« J’ai pleuré toute la nuit », Randal Kolo Muani raconte comment il a failli arrêter le foot à 16 ans



Au cours d’un entretien accordé à Vista, Randal Kolo Muani est revenu sur son parcours avant son arrivée au FC Nantes, en 2015, où il a atterri après un test raté à Rennes. Le nouvel attaquant de l’équipe de France raconte avoir failli tout arrêter après un passage en Serie B.

Après la Ligue des champions, Randal Kolo Muani découvre un nouveau monde en ce mois de septembre. L’attaquant de l’Eintracht Francfort a été convoqué par Didier Deschamps pour le rassemblement de l’équipe de France pour deux matchs de Ligue des nations.

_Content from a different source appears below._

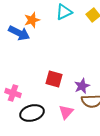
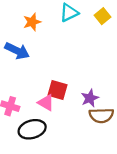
blue arrow: (19, 33) -> (17, 51), moved
pink triangle: (66, 112) -> (46, 103), moved, turned -42

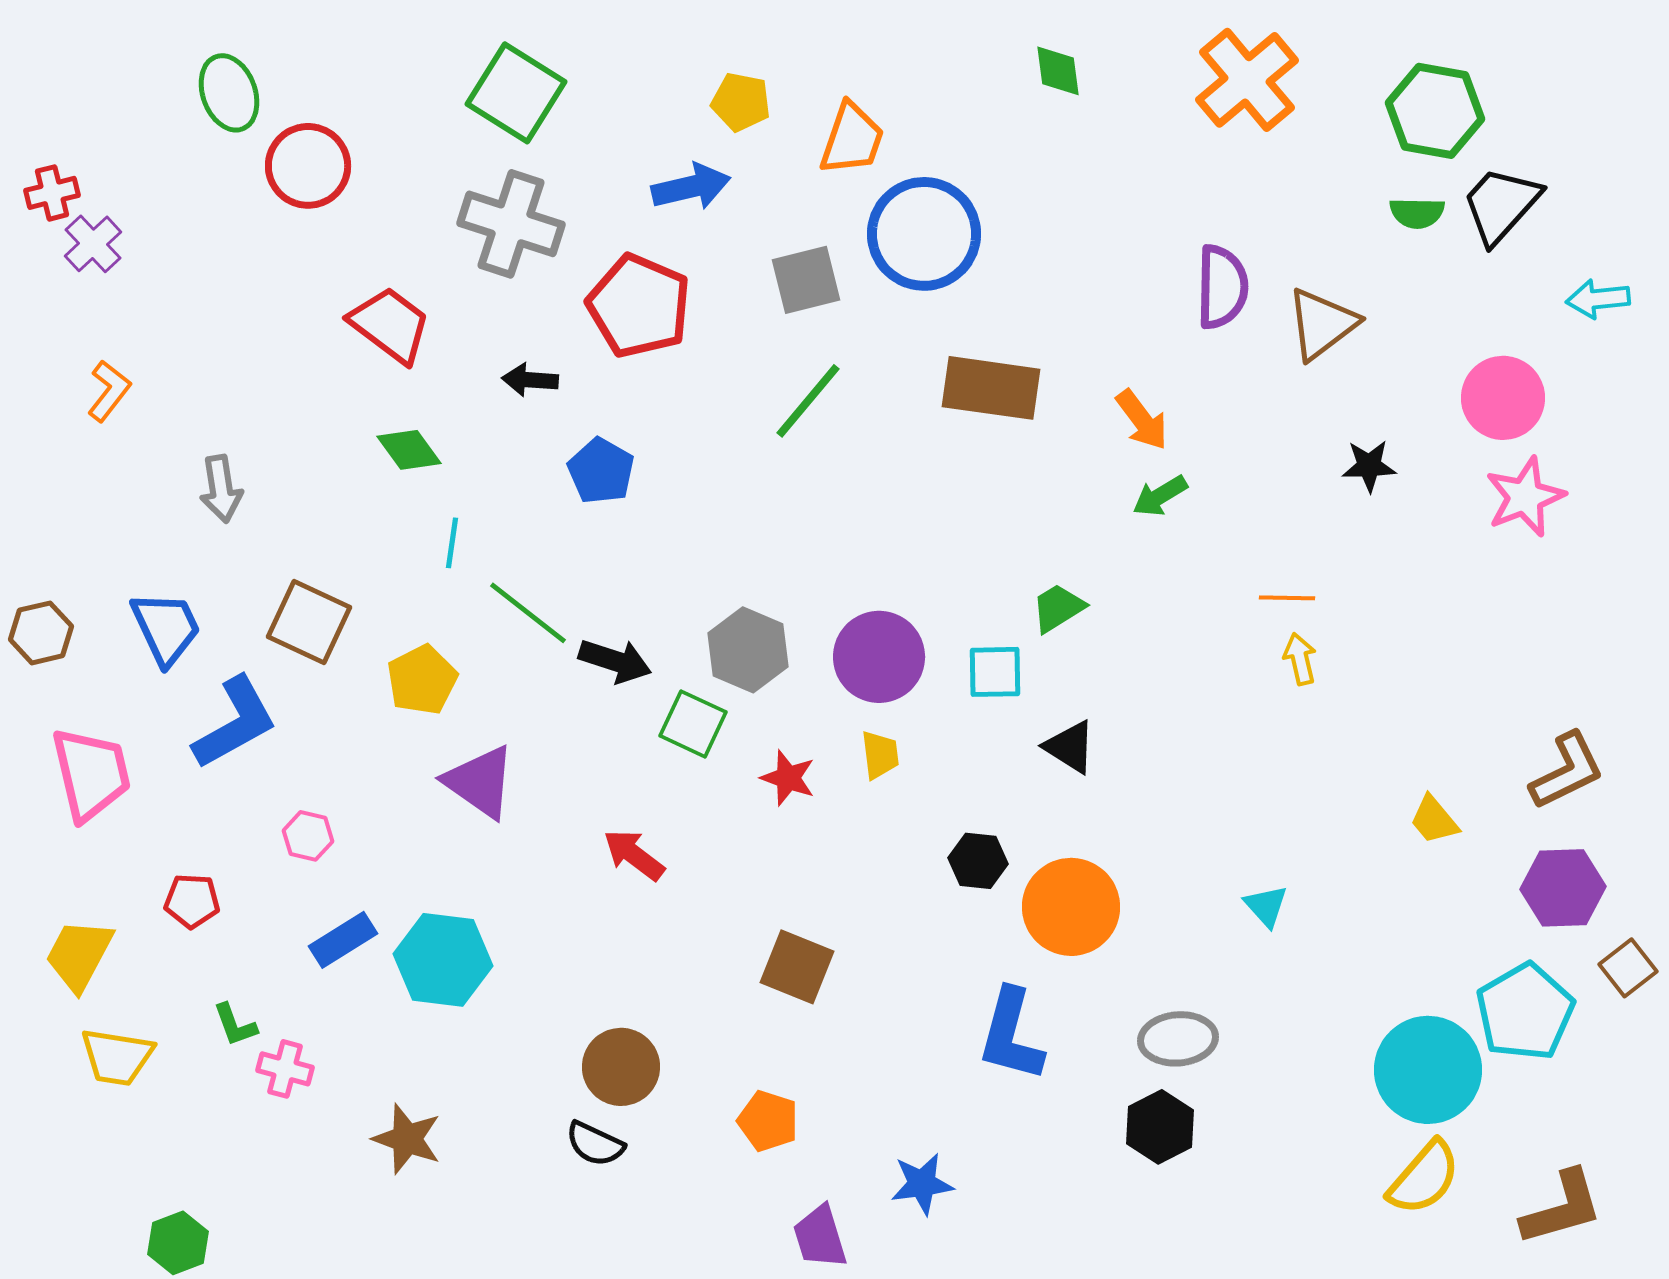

Dans un entretien accordé à Vue, le joueur de 23 ans est revenu sur son parcours et ses gros moments de doute avant son arrivée à Nantes en 2015. Passé auparavant par plusieurs clubs de la région parisienne, Kolo Muani s’était retrouvé à effectuer des essais en Italie. « J’avais fait des tests en Serie C, puis en Serie B (à Vicenza). J’étais plus chaud pour la Serie B car après les U17 nationaux, je n’avais plus rien et je ne voulais plus continuer. Je voulais soit partir, soit faire quelque chose. Cela se passe bien, je fais ma préparation avec eux, je fais un mois. Mais mon père ne le sent pas, retrace le nouvel attaquant des Bleus. Il est au bled et il m’appelle : « Qu’est-ce qui se passe ? Ils parlent de contrat et tout. Il me demandait ce que c’était mais je ne connaissais rien. Je voulais à tout prix rester, je commençais à sortir des mythos comme ‘c’est un an, ne t’inquiète pas’. Il m’a dit ‘ce n’est pas clair tout ça’. »

« Le pied, c’était fini »

« Mon père est grave focus sur l’école. Il m’a dit que je devais rentrer car l’école reprenait. J’ai dit ‘non, je ne veux pas rentrer’. Il m’avait pris un billet de train pour le lendemain à 10h. J’ai pleuré toute la nuit, fin du rêve, raconte encore Kolo Muani. Je me suis dit : ‘Qu’est-ce que je vais faire ?’. Je vais repartir à l’école. Le foot , c’était fini entre guillemets. »

Originaire de Bondy (Seine-Saint-Denis), Randal Kolo Muani a donc quitté l’Italie pour revenir en France, où il a rencontré celui qui deviendrait son agent, qui n’avait alors aucun club à lui proposer. « Il avait un ami qui avait des entrées où je pouvais m’entraîner mais rien à part ça. Je m’entraîne à Neuilly-sur-Marne (Seine-Saint-Denis), une semaine ou deux. Je n’avais pas de club, de licence. Puis, je fais un essai à Rennes pendant une semaine où ça se passe bien, confie encore Kolo Muani. Ils doivent encore me voir et ils m’ont rappelés pour les vacances d’octobre, pour une nouvelle semaine. A la fin de ça, ils m’ont dit qu’il y avait un joueur similaire (Adama Diakhaby, sans club depuis son départ d’Amiens durant l’été, ndlr) avec moi et ils l’ont gardé (le joueur n ‘a pas réussi ensuite, ndlr). »

Rennes l’a refusé

Puis, le destin a basculé pour le joueur à l’issue de son test qui ne s’est pas avéré concluant à Rennes. « Mon frère me l’a annoncé en me disant qu’il avait une bonne et une mauvaise nouvelle. La mauvaise, c’est que c’était mort à Rennes, j’étais dégoûté. La bonne, c’est que j’ J’avais un test le lundi à Nantes. Le troisième jour, j’étais convoqué par le directeur du centre. Il m’a demandé de faire une lettre de motivation pour que je signe. J’ai fait ça avec mon frère. Je n’ écoutais que mes parents et mes agents. Ils m’ont fait signer sept mois. »

« Quand j’ai débarqué à Nantes, ça a été le meilleur moment de ma vie je crois », a conclu Randal Kolo Muani, pour qui cette signature a changé le cours de sa carrière, avec la fin des galères et l’opportunité de pouvoir prouver sa valeur. Son premier match en professionnel est intervenu trois ans plus tard, en novembre 2018, face au PSG. Au cours de son passage au FCN, lui qui est parti libre l’été dernier, l’attaquant a disputé 87 matchs pour 23 buts.